Naser Jason Abdo (born April 1, 1990) is an American former US Army Private First Class who was arrested July 28, 2011, near Fort Hood, Texas, and was held without bond for possession of an unregistered firearm and allegedly planning to attack a restaurant frequented by soldiers from the base. He was convicted in federal court on May 24, 2012, of attempted use of a weapon of mass destruction, attempted murder of federal employees, and weapons charges. He was sentenced on August 10, 2012, to two consecutive life terms, plus 60 years.

After Abdo applied for conscientious objector status in the spring of 2010 pending his deployment to Afghanistan, the Army approved his discharge. While processing him, officials found child pornography on his government-issued computer and in June 2010, the Army recommended that he be court-martialed. Abdo denied the charges, and went AWOL from Fort Campbell, Kentucky, over the July 4th weekend.

Abdo is alleged to have planned the bombing because of his opposition as a Muslim to the U.S. War in Afghanistan. However, the US Attorney in the case, Robert Pitman, compared the plot to the 2012 mass murders by two other American men: the shootings at a movie theatre in Aurora, Colorado, and at a Sikh temple in suburban Milwaukee. He said that Abdo had planned to use violence "to advance [his] twisted agenda."

Early life
Abdo was born to Carlisa Morlan and Jamal Rateb Abdo in Garland, Texas,  north of Dallas. His mother is an American  Christian, and his father is a Palestinian-Jordanian Muslim. When Naser was 3, his parents divorced, and he lived most of his childhood with his father. In Garland, the boy attended Richardson Terrace Elementary School, South Garland High School and Berkner High School. According to Abdo's 2010 statement to the Army, at the age of 17, he began practicing Islam. The following year, he took classes in mass communication at the American University in Dubai.

His father lived for about 25 years in the United States. After being convicted in 2006 of soliciting a minor over the Internet, the senior Abdo served three years of a five-year sentence in the Texas Department of Criminal Justice. The US government deported him back to Jordan in 2010.

Army
With no job prospects, soon before his 19th birthday, Abdo joined the United States Army in March 2009. At the time of the Fort Hood shootings later that year, he condemned the actions of Nidal Malik Hasan, who was arrested and charged in the case.

Task requirements:
(a) In the Naser Jason Abdo biography, switch "Army" to "military" and write out the passage starting at "After Abdo applied" and ending at "July 4th weekend.".
(b) Pick up the Naser Jason Abdo biography after its final sentence and continue it.
The records have no connection to the Naser Jason Abdo biography.

Saved data entries
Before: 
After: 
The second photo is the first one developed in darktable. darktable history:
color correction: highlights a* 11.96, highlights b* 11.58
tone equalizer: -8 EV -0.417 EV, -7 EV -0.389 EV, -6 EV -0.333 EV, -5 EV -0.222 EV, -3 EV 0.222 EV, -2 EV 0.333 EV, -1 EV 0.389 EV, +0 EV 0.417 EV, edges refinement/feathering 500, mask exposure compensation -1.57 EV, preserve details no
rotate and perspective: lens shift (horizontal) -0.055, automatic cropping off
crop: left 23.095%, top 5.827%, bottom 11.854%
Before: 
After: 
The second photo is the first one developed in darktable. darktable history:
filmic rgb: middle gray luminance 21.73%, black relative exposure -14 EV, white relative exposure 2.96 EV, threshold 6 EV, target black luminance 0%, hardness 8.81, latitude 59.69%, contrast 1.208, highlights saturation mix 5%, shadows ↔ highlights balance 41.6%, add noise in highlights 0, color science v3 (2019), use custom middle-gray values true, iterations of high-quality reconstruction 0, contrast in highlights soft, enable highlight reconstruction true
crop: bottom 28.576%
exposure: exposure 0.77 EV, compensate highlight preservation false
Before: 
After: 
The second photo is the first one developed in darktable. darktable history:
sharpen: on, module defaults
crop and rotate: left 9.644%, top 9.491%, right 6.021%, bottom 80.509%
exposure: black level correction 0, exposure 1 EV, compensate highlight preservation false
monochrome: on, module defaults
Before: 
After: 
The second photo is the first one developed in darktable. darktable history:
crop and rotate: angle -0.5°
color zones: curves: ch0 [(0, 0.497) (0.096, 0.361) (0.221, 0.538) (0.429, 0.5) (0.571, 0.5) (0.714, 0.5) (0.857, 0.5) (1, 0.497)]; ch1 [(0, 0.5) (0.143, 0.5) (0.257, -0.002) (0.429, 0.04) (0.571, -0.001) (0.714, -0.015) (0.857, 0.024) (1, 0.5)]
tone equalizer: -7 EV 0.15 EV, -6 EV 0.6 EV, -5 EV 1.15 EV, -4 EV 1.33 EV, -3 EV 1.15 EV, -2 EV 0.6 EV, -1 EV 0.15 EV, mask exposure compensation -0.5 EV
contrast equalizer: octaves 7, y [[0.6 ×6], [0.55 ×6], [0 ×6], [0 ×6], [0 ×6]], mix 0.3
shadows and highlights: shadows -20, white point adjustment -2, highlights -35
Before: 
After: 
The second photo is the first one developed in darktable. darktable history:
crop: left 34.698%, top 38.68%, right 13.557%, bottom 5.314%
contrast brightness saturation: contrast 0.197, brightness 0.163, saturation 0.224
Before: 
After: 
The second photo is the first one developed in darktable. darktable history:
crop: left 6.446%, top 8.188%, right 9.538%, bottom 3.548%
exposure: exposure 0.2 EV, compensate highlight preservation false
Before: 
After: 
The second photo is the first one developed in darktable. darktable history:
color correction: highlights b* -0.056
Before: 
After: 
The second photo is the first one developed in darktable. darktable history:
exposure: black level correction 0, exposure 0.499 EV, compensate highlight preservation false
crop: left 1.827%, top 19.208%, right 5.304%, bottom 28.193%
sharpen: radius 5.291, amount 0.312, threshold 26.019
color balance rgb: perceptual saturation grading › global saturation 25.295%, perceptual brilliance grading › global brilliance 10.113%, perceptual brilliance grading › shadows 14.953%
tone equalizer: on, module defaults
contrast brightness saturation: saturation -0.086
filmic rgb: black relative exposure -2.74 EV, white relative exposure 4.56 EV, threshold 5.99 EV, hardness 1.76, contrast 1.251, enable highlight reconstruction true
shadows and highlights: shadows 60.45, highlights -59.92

Expected outputs:
(a)
After Abdo applied for conscientious objector status in the spring of 2010 pending his deployment to Afghanistan, the military approved his discharge. While processing him, officials found child pornography on his government-issued computer and in June 2010, the military recommended that he be court-martialed. Abdo denied the charges, and went AWOL from Fort Campbell, Kentucky, over the July 4th weekend.

(b)
Abdo's brigade from Fort Campbell, Kentucky, was deployed to Afghanistan in February 2010. Abdo stayed behind to continue authorized studies in language school to learn Pashto, one of the predominant languages in the area where US troops are deployed in the country. He was due to deploy to Afghanistan in June 2010, but applied that spring for conscientious objector status. He said the prospect of deployment had forced him to examine his beliefs, and as a Muslim he could not serve in Afghanistan against Muslim peoples. In an interview with Al-Jazeera TV, which aired on August 21, 2010 (as translated by MEMRI), Abdo said, "I don't believe I can involve myself in an army that wages war against Muslims. I don't believe I could sleep at night if I take part, in any way, in the killing of a Muslim." The Army approved his discharge, but it was put on hold when Army officials discovered child pornography on his government-issued computer while processing him out.

At a June 15 hearing, Army officials recommended that Abdo be court-martialed. After being charged with possessing child pornography, which he denied, Abdo went AWOL from Fort Campbell during the July 4 weekend in 2011.

In the spring, two anti-war groups, Iraq Veterans Against the War and Courage to Resist, had initially supported Abdo's conscientious objector bid. In a statement for Iraq Veterans Against the War, Abdo had written, "Only when the military and America can disassociate Muslims from terror can we move onto a brighter future of religious collaboration and dialogue that defines America and makes me proud to be an American." After Abdo's arrest, a spokesman for Iraq Veterans condemned the planned attack, saying it was utterly against their principles. Upon learning of Abdo's arrest on the pornography charges in June 2010, Courage to Resist, which had contributed to Abdo's legal fees in the conscientious objector case, said in a statement that it had removed the private's profile from its website and no longer supported him.

Arrest
On July 27, 2011, the staff of the Guns Galore gunstore in Killeen, Texas, near Fort Hood noted that Abdo bought an unusually large amount of smokeless gunpowder, three boxes of shotgun ammunition, and a magazine for a pistol. A clerk notified the Killeen Police Department, who tracked Abdo to the Best Value Inn and Suites. Coincidentally, Guns Galore was the store in which Nidal Malik Hasan bought the FN Five-seven pistol used in the 2009 Fort Hood shooting, as well as the store where the killer in the 2014 Fort Hood shootings allegedly bought his pistol.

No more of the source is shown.